In many cases, the Rules of Golf are extremely specific. For example, a ball can’t be any smaller than 1,680 inches (or 42.67 millimeters) in diameter and can’t weigh more than 1,620 ounces.
In others? It gets a bit vague—and subject to more interpretation.
Let’s say you’ve put a fabulous stroke on a long putt and your (conforming size and weight) ball rolls up and perches right on the edge of the cup. How long can you wait before you tap in—and make the obligatory complaint to your playing partner that that half-inch putt counted the same as the drive you piped right down the middle?
The answer is 10 seconds. Too bad.
According to Rule 13.3a, a player has 10 seconds to wait for his or her putt to drop from the lip—but that’s after taking a “reasonable” amount of time to reach the hole.

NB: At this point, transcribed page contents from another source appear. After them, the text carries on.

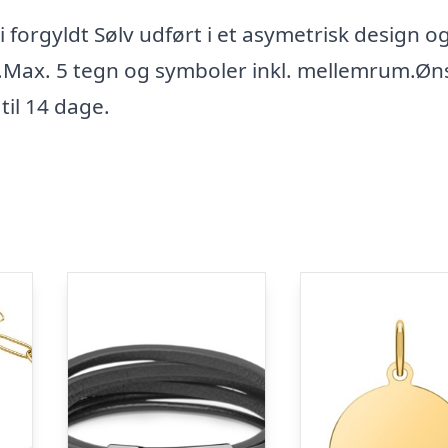
 forgyldt Sølv udført i et asymetrisk design og
s.Max. 5 tegn og symboler inkl. mellemrum.Øn
til 14 dage.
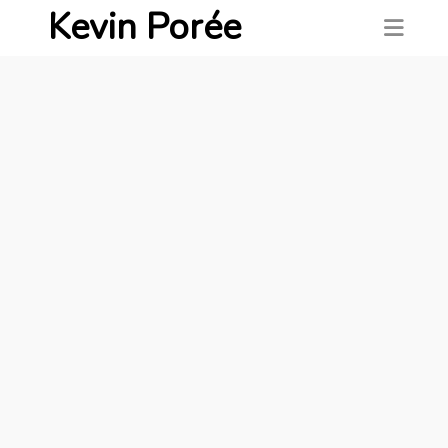
Kevin Porée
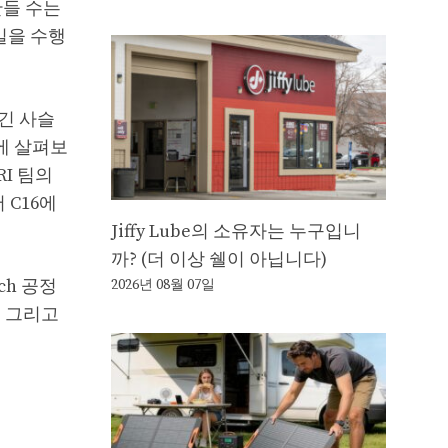
만들 수는
일을 수행
 긴 사슬
에 살펴보
I 팀의
 C16에
Jiffy Lube의 소유자는 누구입니
까? (더 이상 쉘이 아닙니다)
ch 공정
2026년 08월 07일
. 그리고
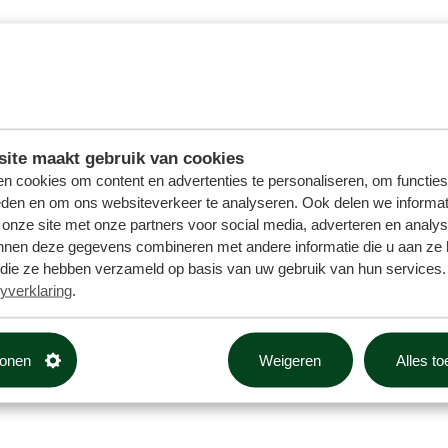
ite maakt gebruik van cookies
n cookies om content en advertenties te personaliseren, om functies
eden en om ons websiteverkeer te analyseren. Ook delen we informat
 onze site met onze partners voor social media, adverteren en analy
nnen deze gegevens combineren met andere informatie die u aan ze 
f die ze hebben verzameld op basis van uw gebruik van hun services. 
yverklaring
.
tonen
Weigeren
Alles t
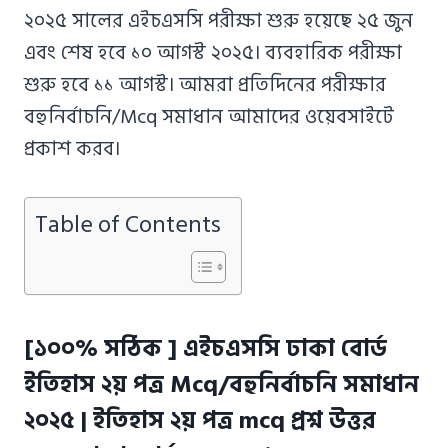
২০২৫ সালের এইচএসসি পরীক্ষা শুরু হয়েছে ২৫ জুন
এবং শেষ হবে ১০ আগস্ট ২০২৫। ব্যবহারিক পরীক্ষা
শুরু হবে ১১ আগস্ট। আমরা প্রতিদিনের পরীক্ষার
বহুনির্বাচনি/Mcq সমাধান আমাদের ওয়েবসাইটে
প্রকাশ করব।
Table of Contents
[১০০% সঠিক ] এইচএসসি ঢাকা বোর্ড
ইতিহাস ২য় পত্র Mcq/বহুনির্বাচনি সমাধান
২০২৫ | ইতিহাস ২য় পত্র mcq প্রশ্ন উত্তর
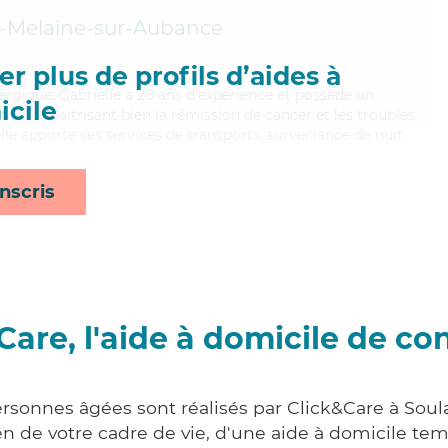
t-Melaine-sur-Aubance
r plus de profils d’aides à
nergique, Gabrielle a 20 ans d'expérience et possède un
cile
 (AS). Maitrisant bien la rémission de cancer et les troubles
le apporte ses services de transports, surveillance de nuit,
nscris
Care, l'aide à domicile de co
ersonnes âgées sont réalisés par Click&Care à Sou
 de votre cadre de vie, d'une aide à domicile tem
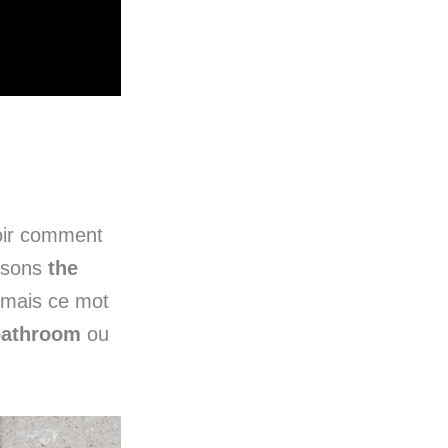
voir comment
disons
the
 mais ce mot
bathroom
ou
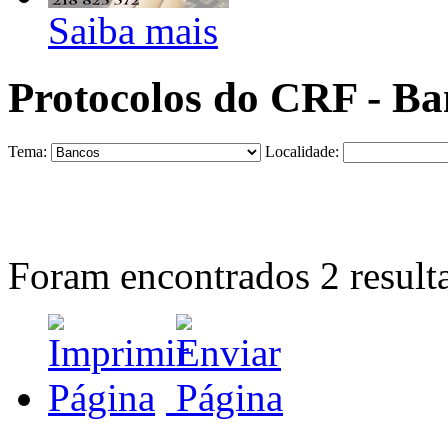
Saiba mais
Protocolos do CRF - Ba
Tema:
Localidade:
Foram encontrados
2
result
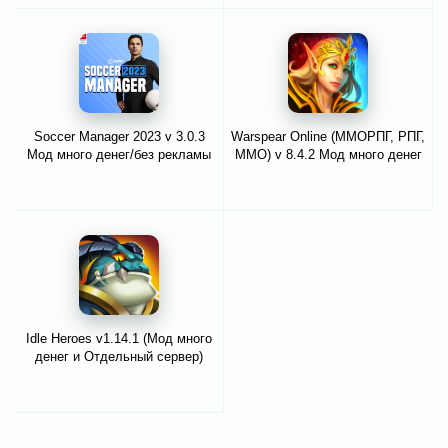
Soccer Manager 2023 v 3.0.3
Warspear Online (ММОРПГ, РПГ,
Мод много денег/без рекламы
ММО) v 8.4.2 Мод много денег
Idle Heroes v1.14.1 (Мод много
денег и Отдельный сервер)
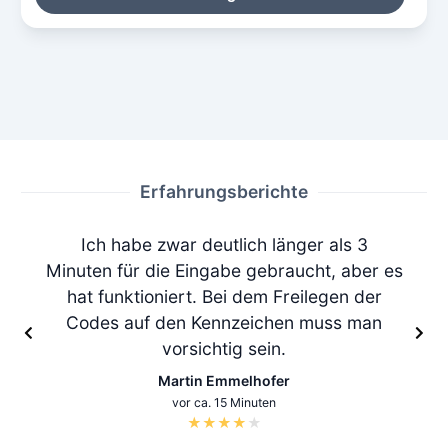
Erfahrungsberichte
Ich habe zwar deutlich länger als 3
Minuten für die Eingabe gebraucht, aber es
hat funktioniert. Bei dem Freilegen der
Codes auf den Kennzeichen muss man
vorsichtig sein.
Martin Emmelhofer
vor ca. 15 Minuten
★
★
★
★
★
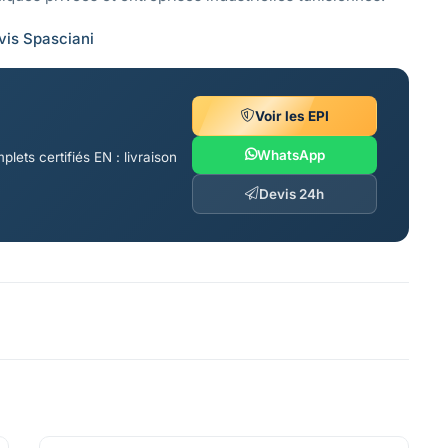
is Spasciani
Voir les EPI
WhatsApp
s certifiés EN : livraison
Devis 24h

You (and your playing partners) are allowed to determine the “reasonable” part for yourselves—which means the bar might be different for you than, say, an Olympic sprinter.
That means you can’t handle it like Si Woo Kim did at the RBC Heritage last year. After creeping a putt up onto the edge of the cup, he walked up and examined the ball from every which way for more than a minute before it eventually fell in the cup. Since it took more than 10 seconds to fall after he arrived at the hole, Kim had a stroke added to his score.